(Job item):
In the records below, reproduce the lines verbatim, beginning at the line that contains "And then you" and stopping after the line that contains "And I think".

(Raw data):

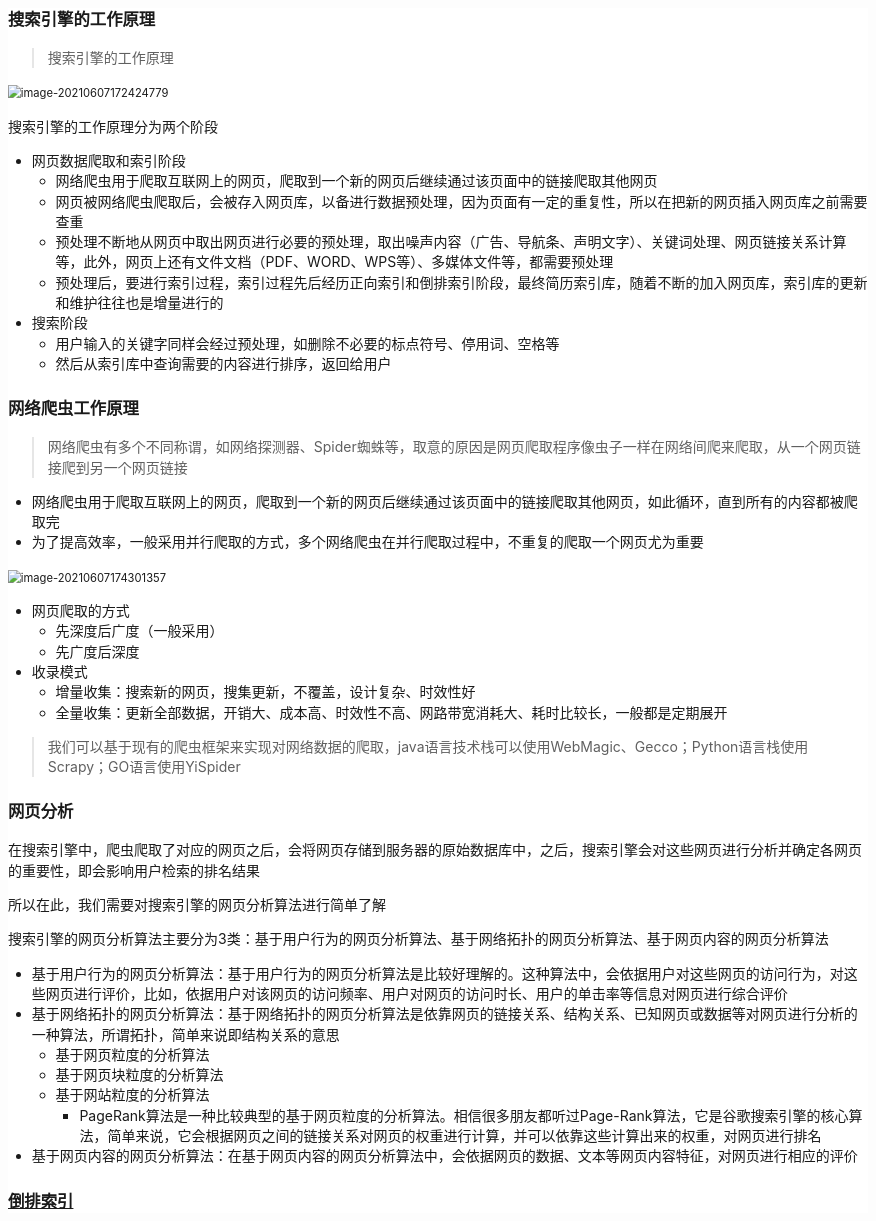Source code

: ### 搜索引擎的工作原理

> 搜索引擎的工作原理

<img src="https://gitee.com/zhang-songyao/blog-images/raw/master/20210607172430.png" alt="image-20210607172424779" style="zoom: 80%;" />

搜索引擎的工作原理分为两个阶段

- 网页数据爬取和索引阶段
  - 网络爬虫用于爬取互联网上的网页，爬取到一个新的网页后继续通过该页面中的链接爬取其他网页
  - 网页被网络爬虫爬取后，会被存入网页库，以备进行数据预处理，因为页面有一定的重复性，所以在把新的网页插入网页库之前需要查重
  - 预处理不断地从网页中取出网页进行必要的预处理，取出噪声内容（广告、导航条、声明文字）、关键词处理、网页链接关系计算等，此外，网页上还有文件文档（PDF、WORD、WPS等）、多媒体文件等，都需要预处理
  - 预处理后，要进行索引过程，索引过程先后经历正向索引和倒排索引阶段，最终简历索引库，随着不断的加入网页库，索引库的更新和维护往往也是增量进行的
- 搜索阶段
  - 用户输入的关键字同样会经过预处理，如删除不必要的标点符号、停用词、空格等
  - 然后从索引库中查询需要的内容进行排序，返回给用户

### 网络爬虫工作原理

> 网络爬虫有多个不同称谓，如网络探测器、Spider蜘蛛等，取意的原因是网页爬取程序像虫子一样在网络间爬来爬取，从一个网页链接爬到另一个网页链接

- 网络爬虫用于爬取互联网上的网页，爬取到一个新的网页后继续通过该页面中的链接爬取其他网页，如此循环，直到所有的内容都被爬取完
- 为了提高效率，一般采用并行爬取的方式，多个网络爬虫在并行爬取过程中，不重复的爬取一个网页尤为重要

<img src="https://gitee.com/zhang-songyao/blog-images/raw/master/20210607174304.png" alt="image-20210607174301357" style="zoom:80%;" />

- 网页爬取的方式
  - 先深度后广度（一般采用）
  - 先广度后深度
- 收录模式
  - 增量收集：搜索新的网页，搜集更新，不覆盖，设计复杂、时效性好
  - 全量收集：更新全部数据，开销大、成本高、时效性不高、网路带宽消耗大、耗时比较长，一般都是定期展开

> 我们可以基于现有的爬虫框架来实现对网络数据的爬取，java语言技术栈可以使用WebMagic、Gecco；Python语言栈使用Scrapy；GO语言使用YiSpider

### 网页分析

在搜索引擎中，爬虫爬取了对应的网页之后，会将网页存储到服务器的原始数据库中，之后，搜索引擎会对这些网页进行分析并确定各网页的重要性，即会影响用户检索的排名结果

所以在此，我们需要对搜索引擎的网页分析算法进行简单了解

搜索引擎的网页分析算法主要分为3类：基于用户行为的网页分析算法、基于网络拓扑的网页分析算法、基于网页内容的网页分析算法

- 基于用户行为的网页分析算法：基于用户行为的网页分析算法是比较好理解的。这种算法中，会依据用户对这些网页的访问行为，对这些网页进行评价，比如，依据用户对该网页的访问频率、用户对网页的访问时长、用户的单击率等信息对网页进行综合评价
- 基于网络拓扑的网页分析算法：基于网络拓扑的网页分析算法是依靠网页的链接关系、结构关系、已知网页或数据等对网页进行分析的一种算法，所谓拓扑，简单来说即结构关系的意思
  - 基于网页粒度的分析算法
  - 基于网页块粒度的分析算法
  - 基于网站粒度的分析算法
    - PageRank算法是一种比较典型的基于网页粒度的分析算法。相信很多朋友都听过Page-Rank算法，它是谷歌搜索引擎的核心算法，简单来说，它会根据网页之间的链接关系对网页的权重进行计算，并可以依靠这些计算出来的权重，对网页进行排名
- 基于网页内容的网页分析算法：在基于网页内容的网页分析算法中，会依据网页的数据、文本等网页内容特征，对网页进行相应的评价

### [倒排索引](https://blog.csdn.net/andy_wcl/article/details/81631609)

--

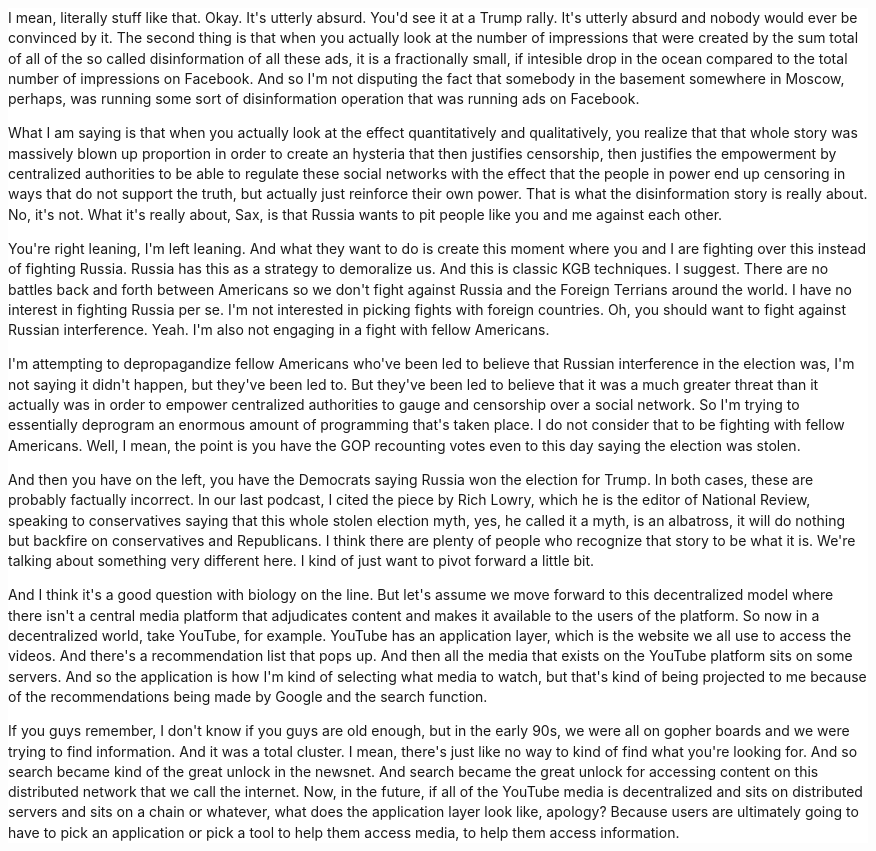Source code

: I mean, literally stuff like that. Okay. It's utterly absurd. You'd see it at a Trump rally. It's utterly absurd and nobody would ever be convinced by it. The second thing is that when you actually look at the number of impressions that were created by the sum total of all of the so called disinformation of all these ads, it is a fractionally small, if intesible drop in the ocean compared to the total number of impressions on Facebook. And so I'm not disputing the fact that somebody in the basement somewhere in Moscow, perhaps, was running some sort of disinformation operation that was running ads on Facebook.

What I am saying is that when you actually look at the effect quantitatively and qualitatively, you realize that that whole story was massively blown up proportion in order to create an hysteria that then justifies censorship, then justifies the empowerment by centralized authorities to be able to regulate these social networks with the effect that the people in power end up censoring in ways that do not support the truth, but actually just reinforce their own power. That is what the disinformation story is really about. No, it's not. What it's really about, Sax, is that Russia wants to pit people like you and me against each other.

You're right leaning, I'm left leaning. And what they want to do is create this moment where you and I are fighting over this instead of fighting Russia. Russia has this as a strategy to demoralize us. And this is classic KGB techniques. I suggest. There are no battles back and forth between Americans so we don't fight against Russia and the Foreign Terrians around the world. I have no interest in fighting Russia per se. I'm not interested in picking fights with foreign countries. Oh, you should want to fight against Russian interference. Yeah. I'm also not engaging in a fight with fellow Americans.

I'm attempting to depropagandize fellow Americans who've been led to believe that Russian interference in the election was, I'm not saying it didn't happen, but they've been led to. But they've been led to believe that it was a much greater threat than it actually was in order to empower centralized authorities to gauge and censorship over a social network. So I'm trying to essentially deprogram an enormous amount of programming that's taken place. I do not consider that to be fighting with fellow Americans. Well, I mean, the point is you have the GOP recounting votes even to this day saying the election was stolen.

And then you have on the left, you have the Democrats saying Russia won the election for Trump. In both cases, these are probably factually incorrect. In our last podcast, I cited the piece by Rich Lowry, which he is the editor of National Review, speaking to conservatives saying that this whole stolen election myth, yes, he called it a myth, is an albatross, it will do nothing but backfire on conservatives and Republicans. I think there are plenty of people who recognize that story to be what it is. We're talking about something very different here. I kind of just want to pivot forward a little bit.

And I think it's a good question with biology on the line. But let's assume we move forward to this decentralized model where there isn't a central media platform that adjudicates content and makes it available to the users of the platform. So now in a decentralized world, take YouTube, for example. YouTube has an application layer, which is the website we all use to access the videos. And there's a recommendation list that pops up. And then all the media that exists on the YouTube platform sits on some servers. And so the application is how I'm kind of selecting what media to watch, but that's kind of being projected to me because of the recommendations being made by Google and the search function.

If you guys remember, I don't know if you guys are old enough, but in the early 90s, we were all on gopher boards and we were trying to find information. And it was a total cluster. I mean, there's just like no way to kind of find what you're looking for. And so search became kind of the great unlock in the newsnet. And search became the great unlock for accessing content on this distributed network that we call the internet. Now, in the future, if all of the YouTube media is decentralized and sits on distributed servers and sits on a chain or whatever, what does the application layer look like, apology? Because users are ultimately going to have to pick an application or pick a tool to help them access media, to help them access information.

(Answer below):
And then you have on the left, you have the Democrats saying Russia won the election for Trump. In both cases, these are probably factually incorrect. In our last podcast, I cited the piece by Rich Lowry, which he is the editor of National Review, speaking to conservatives saying that this whole stolen election myth, yes, he called it a myth, is an albatross, it will do nothing but backfire on conservatives and Republicans. I think there are plenty of people who recognize that story to be what it is. We're talking about something very different here. I kind of just want to pivot forward a little bit.

And I think it's a good question with biology on the line. But let's assume we move forward to this decentralized model where there isn't a central media platform that adjudicates content and makes it available to the users of the platform. So now in a decentralized world, take YouTube, for example. YouTube has an application layer, which is the website we all use to access the videos. And there's a recommendation list that pops up. And then all the media that exists on the YouTube platform sits on some servers. And so the application is how I'm kind of selecting what media to watch, but that's kind of being projected to me because of the recommendations being made by Google and the search function.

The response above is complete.